# GOAL OF THE EXERCISE
Swap "wrist" for "hand" everywhere it occurs in the listing, from the line with "left knee: (514, 229, -36)" up to and including the line with "left wrist: (501, 198, -21)". Return only those lines, with nothing else changed.

● ● ● ● ●

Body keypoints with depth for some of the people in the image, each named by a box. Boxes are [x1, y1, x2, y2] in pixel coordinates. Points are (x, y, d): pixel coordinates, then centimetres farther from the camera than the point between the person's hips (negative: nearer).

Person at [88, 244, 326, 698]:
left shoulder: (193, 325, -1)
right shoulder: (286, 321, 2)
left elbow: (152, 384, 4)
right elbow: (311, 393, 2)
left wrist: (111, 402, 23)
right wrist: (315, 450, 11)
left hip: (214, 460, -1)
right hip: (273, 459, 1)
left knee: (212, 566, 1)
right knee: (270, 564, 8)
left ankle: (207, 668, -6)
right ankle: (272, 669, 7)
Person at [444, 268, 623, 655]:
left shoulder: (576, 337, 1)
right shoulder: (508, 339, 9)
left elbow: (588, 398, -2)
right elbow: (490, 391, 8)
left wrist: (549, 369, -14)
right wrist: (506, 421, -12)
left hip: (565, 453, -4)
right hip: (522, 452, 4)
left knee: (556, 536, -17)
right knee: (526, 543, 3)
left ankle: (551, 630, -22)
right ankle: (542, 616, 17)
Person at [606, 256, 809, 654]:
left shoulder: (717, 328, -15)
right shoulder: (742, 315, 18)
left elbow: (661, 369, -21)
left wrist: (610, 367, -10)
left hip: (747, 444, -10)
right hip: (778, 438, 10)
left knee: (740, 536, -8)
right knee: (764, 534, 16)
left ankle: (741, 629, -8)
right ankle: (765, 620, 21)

● ● ● ● ●

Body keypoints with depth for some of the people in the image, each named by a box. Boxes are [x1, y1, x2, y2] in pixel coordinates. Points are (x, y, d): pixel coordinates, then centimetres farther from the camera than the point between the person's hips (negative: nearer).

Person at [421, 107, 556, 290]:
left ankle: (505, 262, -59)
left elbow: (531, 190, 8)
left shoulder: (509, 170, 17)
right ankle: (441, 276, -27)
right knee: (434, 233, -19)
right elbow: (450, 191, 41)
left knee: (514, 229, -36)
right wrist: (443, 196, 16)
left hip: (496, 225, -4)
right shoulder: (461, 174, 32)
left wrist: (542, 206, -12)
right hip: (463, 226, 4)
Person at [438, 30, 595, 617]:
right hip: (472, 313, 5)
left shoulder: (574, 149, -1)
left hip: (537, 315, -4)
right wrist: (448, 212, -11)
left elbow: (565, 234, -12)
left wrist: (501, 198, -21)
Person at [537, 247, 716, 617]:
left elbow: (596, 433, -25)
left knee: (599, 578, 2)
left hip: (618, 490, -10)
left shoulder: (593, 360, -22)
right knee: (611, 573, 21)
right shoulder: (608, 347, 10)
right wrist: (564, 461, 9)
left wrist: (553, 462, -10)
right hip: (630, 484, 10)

● ● ● ● ●

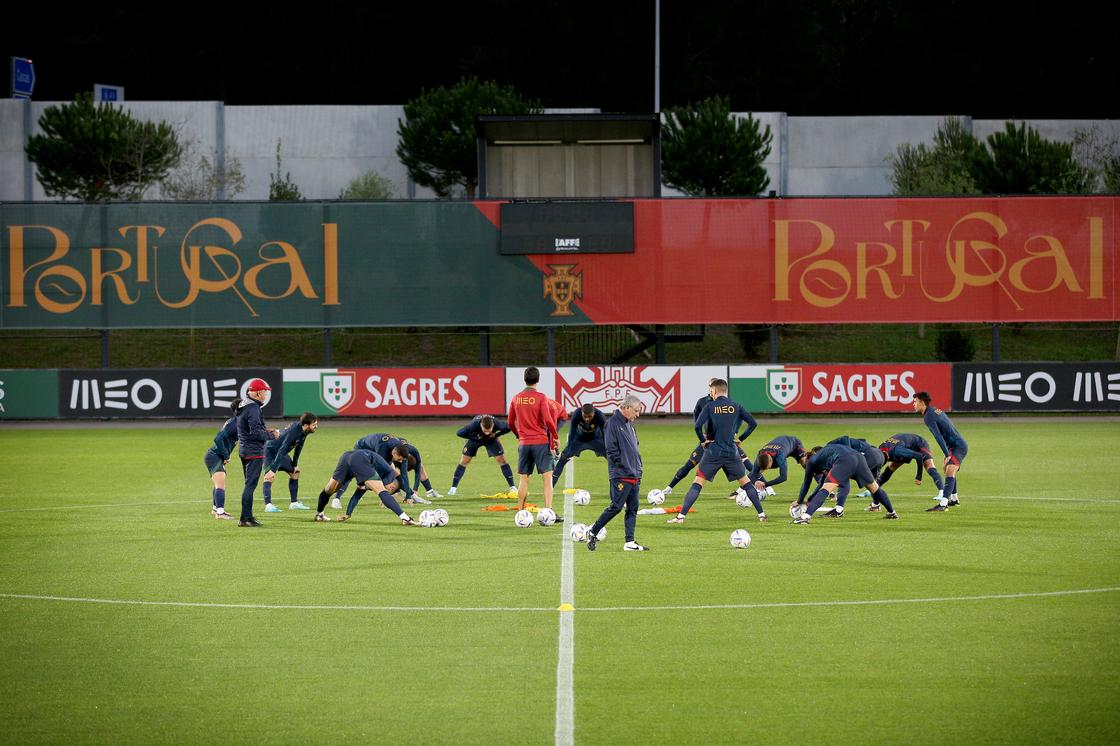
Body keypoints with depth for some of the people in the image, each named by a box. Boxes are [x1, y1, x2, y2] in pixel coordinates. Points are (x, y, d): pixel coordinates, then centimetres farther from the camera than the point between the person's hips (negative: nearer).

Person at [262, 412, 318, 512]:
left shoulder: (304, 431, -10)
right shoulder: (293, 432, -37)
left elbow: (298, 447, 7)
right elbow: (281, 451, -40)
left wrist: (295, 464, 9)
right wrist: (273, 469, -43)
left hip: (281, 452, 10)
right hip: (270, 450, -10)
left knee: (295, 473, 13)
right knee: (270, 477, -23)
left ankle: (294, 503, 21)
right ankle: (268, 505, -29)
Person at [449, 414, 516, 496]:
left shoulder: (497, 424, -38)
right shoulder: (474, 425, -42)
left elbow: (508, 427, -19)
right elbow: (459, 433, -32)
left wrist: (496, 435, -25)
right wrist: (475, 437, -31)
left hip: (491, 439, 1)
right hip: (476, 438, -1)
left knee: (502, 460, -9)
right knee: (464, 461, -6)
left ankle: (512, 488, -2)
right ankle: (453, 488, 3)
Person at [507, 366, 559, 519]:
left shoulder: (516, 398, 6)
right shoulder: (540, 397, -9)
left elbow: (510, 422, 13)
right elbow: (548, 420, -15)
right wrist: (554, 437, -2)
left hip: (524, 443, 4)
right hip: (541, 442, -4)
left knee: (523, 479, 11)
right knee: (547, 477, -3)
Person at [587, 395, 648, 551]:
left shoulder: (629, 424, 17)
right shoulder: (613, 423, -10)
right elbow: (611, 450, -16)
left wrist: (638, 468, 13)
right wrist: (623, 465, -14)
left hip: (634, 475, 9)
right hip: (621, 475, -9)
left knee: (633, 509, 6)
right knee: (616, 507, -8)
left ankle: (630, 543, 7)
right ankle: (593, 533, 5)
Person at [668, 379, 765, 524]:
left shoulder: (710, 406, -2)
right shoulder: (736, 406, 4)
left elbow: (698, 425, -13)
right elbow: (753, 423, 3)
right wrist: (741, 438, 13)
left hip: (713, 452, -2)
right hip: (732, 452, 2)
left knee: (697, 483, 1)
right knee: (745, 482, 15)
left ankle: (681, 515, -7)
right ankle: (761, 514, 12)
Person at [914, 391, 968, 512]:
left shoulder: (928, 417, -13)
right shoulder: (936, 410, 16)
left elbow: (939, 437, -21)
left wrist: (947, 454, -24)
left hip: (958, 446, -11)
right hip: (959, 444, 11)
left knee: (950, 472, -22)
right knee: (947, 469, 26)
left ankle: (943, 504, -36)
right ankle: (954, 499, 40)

● ● ● ● ●

# WRITTEN SOLUTION
left knee: (514, 229, -36)
right hand: (443, 196, 16)
left hip: (496, 225, -4)
right shoulder: (461, 174, 32)
left hand: (542, 206, -12)
right hip: (463, 226, 4)
Person at [438, 30, 595, 617]:
right hip: (472, 313, 5)
left shoulder: (574, 149, -1)
left hip: (537, 315, -4)
right hand: (448, 212, -11)
left elbow: (565, 234, -12)
left hand: (501, 198, -21)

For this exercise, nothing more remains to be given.